Pebble SteelSee all photos
Before we go any further, let's make an important clarification. The Pebble Steel isn't replacing the original version, which will continue to be available for $150 through several different channels. Fortunately, it isn't creating fragmentation within the Pebble lineup either; aside from a few minor hardware changes (such as a new charger, Gorilla Glass, an anti-fingerprint coating and an LED notification light, which is used to indicate the watch is charging), the Steel adds very little extra functionality. Many of the other specs remain the same: the e-paper display, waterproof design, user interface and battery are identical.
Indeed, the most striking changes to the Steel are all cosmetic, all of which are welcome improvements that give the Pebble a much more mature appearance. The stainless steel body is surrounded by a small, black racing stripe near the top, which doubles as an external antenna; without it, the Bluetooth signal would be consistently obstructed by the watch's metal chassis. Each Steel will come with two wristbands -- leather (below) and metal (above) -- but this time, standard bands aren't going to be compatible. Pebble plans to release the design specs in a 3D-printable format, in case third-party manufacturers want to come up with a wider variety of options.
You can also choose between two available colors: Brushed Stainless and Black Matte. While both models feature the same build material and quality, the black unit's casing is coated with a Physical Vapor Deposition (PVD) finish that helps make the body more scratch-resistant and slightly more durable.
We've always been fond of the original Pebble's look, but there is definitely something to be said about the fact that the Steel is simply more stylish, not to mention easier to use. It still feels just as comfortable to wear and even the buttons offer a more enjoyable experience; we didn't feel like we had to push as hard on the Steel's buttons to navigate around the UI, which is a huge win for the watch's industrial design.

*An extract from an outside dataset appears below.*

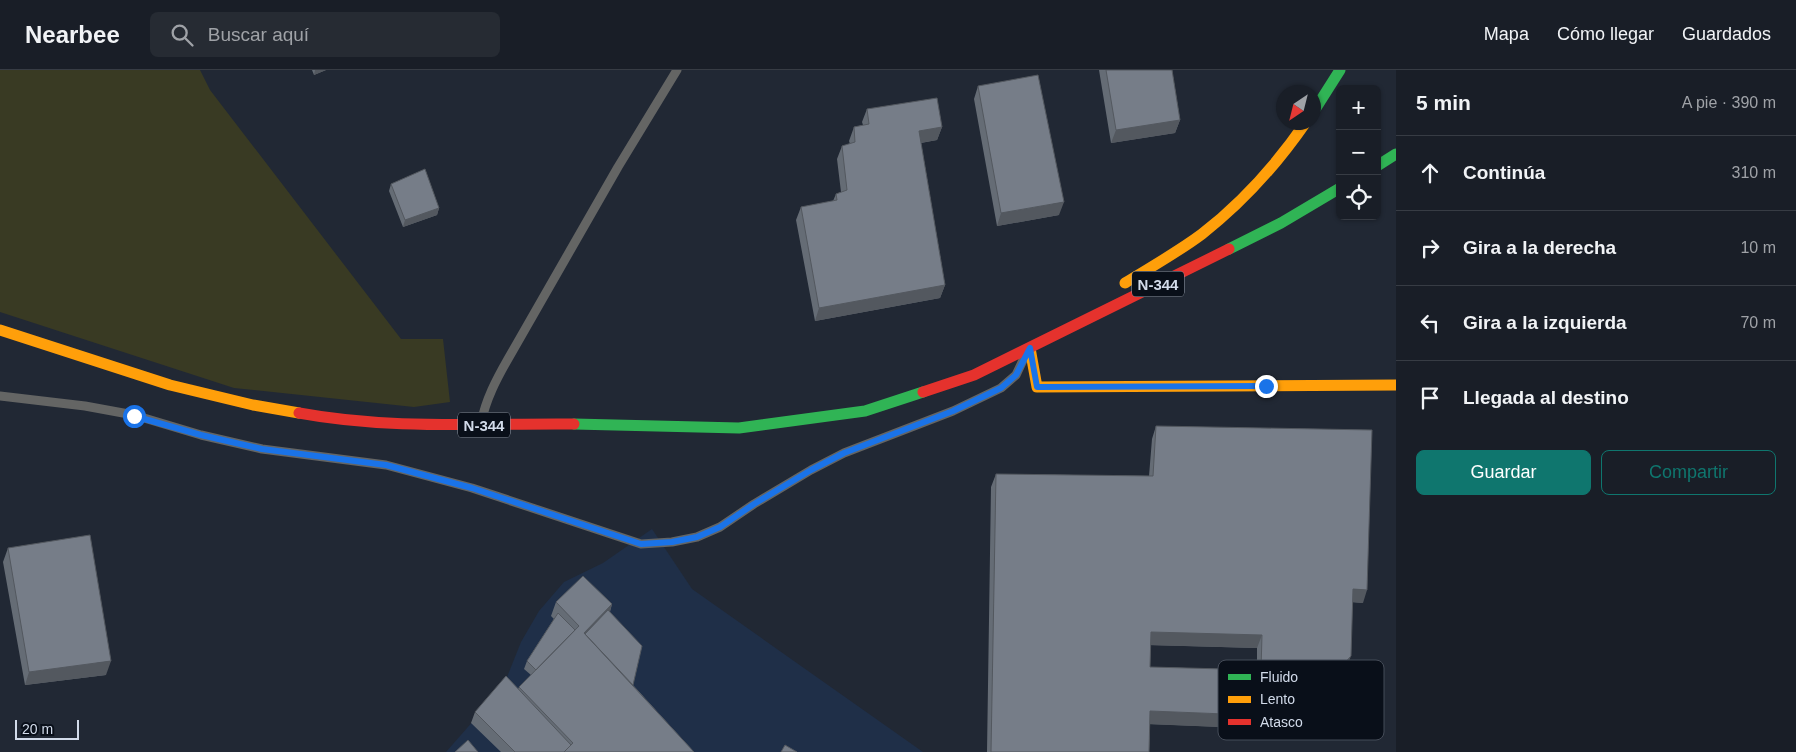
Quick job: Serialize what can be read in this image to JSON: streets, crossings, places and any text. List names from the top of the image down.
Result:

Earlier we mentioned that the Steel unfortunately doesn't use the same charger as the original version. Since the new watch is shaped quite a bit differently than its predecessor, the team had to make some adjustments. Fortunately, the result is at least a good one: In theory, since the contacts actually have a little bit more surface area, it charges the Steel faster. Also, don't worry about having to buy a new one -- as you might expect, it'll come with one in the box.
On the firmware side, the Steel will come with Pebble OS 2.0 built-in, and you'll be able to take advantage of the company's new App Store. CEO Eric Migicovsky tells us that more than 6,000 developers have already submitted apps, so the Steel should have a pretty healthy selection of games, watchfaces and other apps when it launches. This list of apps includes ESPN, Pandora, GoPro, Yelp, Foursquare and Mercedes.
Pebble Steel. January 28th. Tell your friends.